Have a lowrance LCX27C this spring it started alarm GPS moduel not responding did the trouble shooting most likely LGC3300 bad Unplug the T connector from the cable that connects to the back of the unit. Measure voltage on the end of that cable where it connects to the T. Measure ground (-) lead on Pin 3 and red positive (+) lead on Pin 2. 

I have 12 v at the t connector 
ordered a point 1 nmea2000 compatible still getting alarm gps moduel not responding any suggestions 
Thanks Don


----------



## Workdog (Jan 10, 2007)

So, you have checked for power to your NMEA 2000 network. You might want to do a software upgrade to the antenna, then the LCX27. Worked for me once.


----------



## Workdog (Jan 10, 2007)

I would also go through all your NMEA 2000 cables again. You say you have 12v power to the "unit." Is that the gps and the antenna? Are all your NMEA 2000 connections tight? Are the terminators still connected to the network? Do you only have 1(one) power node to the NMEA 2000 network (either a dedicated power node, or the NMEA 2000 power line in the gps power/data cable bundle).


----------



## Don 53 (Mar 15, 2010)

Having trouble with the software update using windows 8 download unzip can see the file on the card. But the unit does not see the information going to try again later with a new card is there a special Format? And i do have the 12 volts at the Tee connection just before the antenna it is a brand new antenna


----------



## Workdog (Jan 10, 2007)

Don 53 said:


> Having trouble with the software update using windows 8 download unzip can see the file on the card.
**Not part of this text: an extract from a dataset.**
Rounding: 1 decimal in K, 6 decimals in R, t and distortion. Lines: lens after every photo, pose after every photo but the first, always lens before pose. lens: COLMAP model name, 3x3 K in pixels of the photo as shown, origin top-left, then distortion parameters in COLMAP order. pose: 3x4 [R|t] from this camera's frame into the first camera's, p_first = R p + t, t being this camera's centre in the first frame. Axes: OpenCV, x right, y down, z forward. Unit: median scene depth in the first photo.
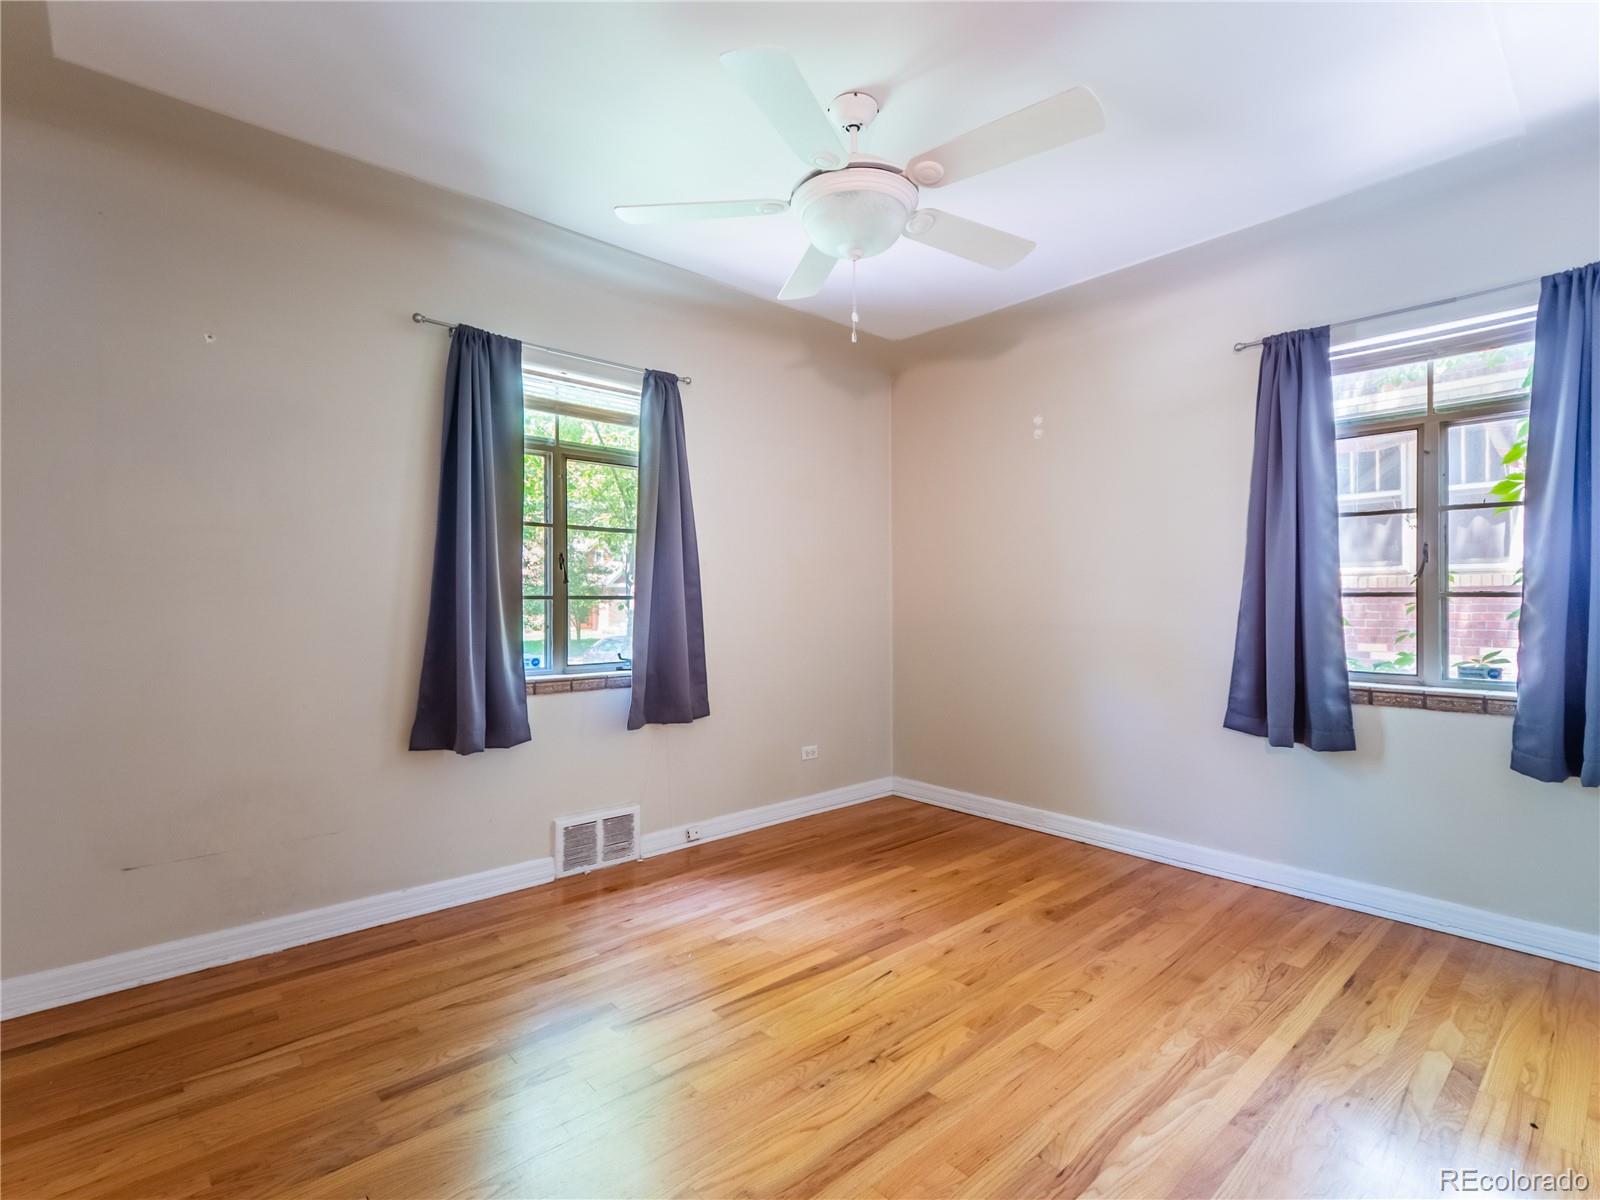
lens RADIAL K [[768.0, 0, 794.8], [0, 768.0, 602.3], [0, 0, 1]] dist [0.007239, 0.000388]
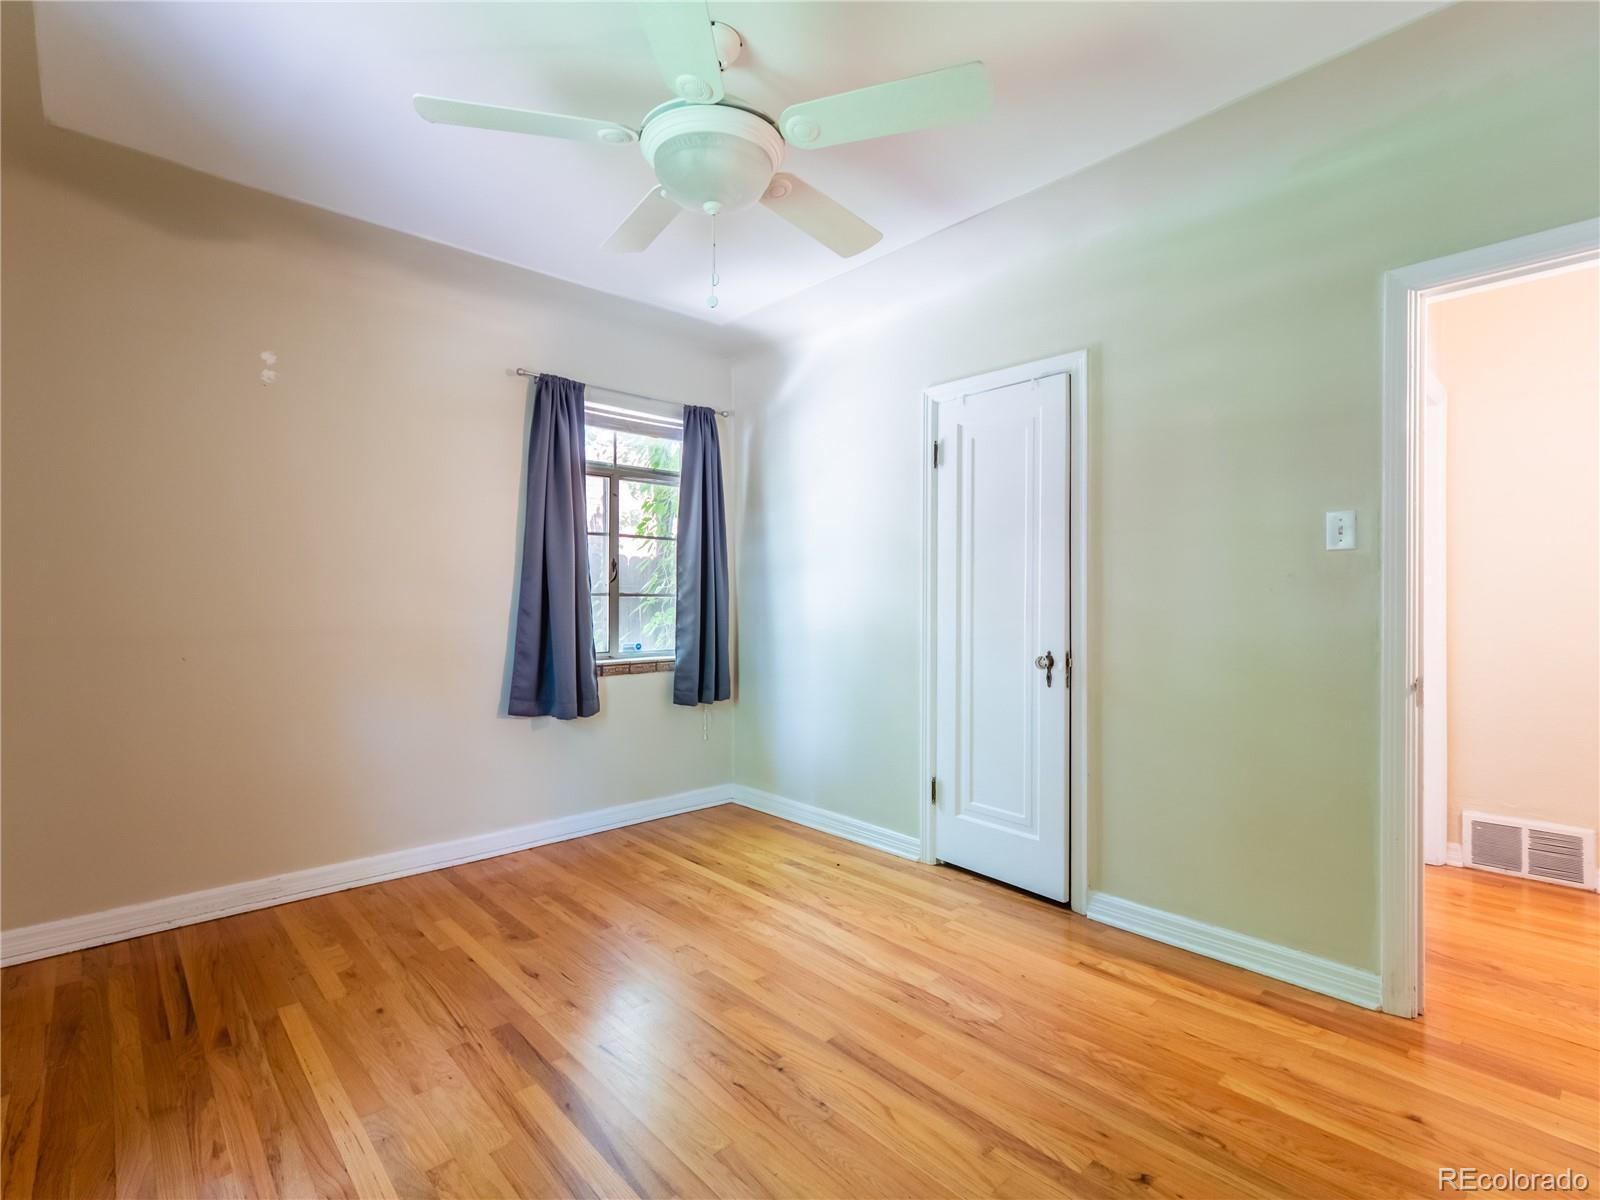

But the unit does not see the information going to try again later with a new card is there a special Format? And i do have the 12 volts at the Tee connection just before the antenna it is a brand new antenna


With an LCX 27, you will need to download the update file onto a card less than a half Gb of memory. LCX's are sensitive to the size card you use.


----------



## Don 53 (Mar 15, 2010)

Workdog 

Thank You for your help got the software updated but still have the same issue . Will check all the connections again


----------